Eunice made no answer. And as he looked at her, standing there in the moonlight and the breeze, the old affection he had for her a dozen years ago rose within him, and he wondered whether he should n't put his arm about her and kiss her for old times' sake. But the idea left him as soon as it came, for the thought of trifling with her seemed a desecration.
"It's a great place!" he said again lamely.
She swung around upon him suddenly, savagely, her head tilted, her eyes flashing. The cloak behind her stood backward with the breeze; and as he watched her, amazed, petrified almost, the thought of dead ancient Irish women flashed through his brain—Maeve, the fighting queen of Connaught; and Deirdre, who dashed herself dead against a rock; and Grainne, the king's daughter, who fled to follow Diarmuid of the Spears.
"Then why don't you stay there?" she uttered passionately.
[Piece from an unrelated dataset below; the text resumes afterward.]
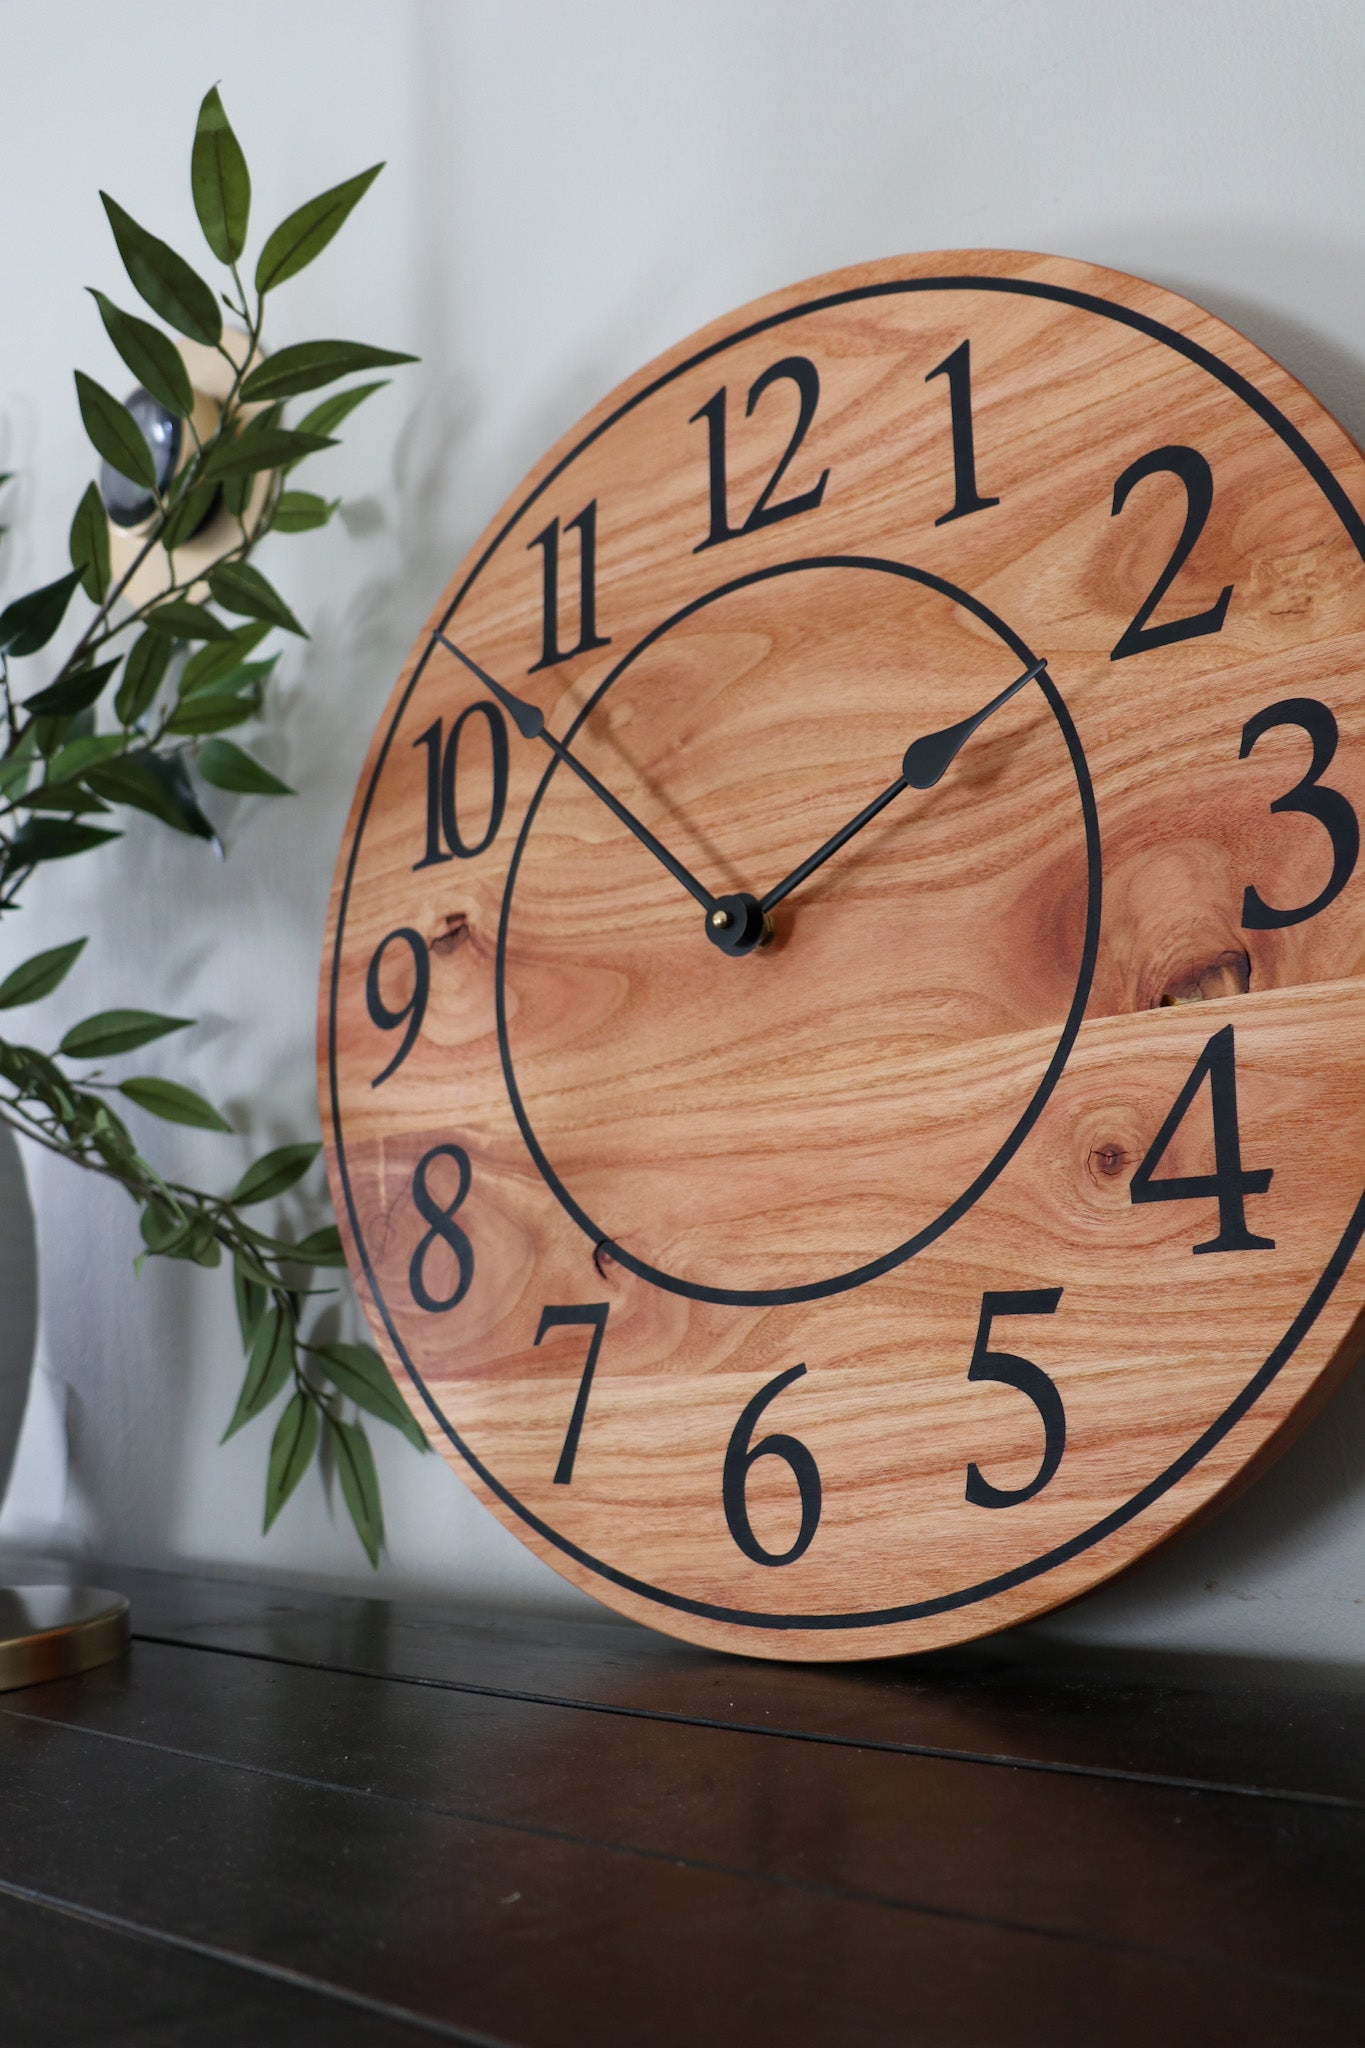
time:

"Why don't I stay there?" he repeated blankly.
"Why don't you stay there?" she said again. "You come back here—you and your like—with a smile on your mouth and a sneer in your eye. You come back here in your fine clothes, that you 've sweated day and night for, and taken charity to get—ay, charity! What's tips but charity?—And you lord it round for a while and tell us what fools we are—and patronize us. Patronize us!"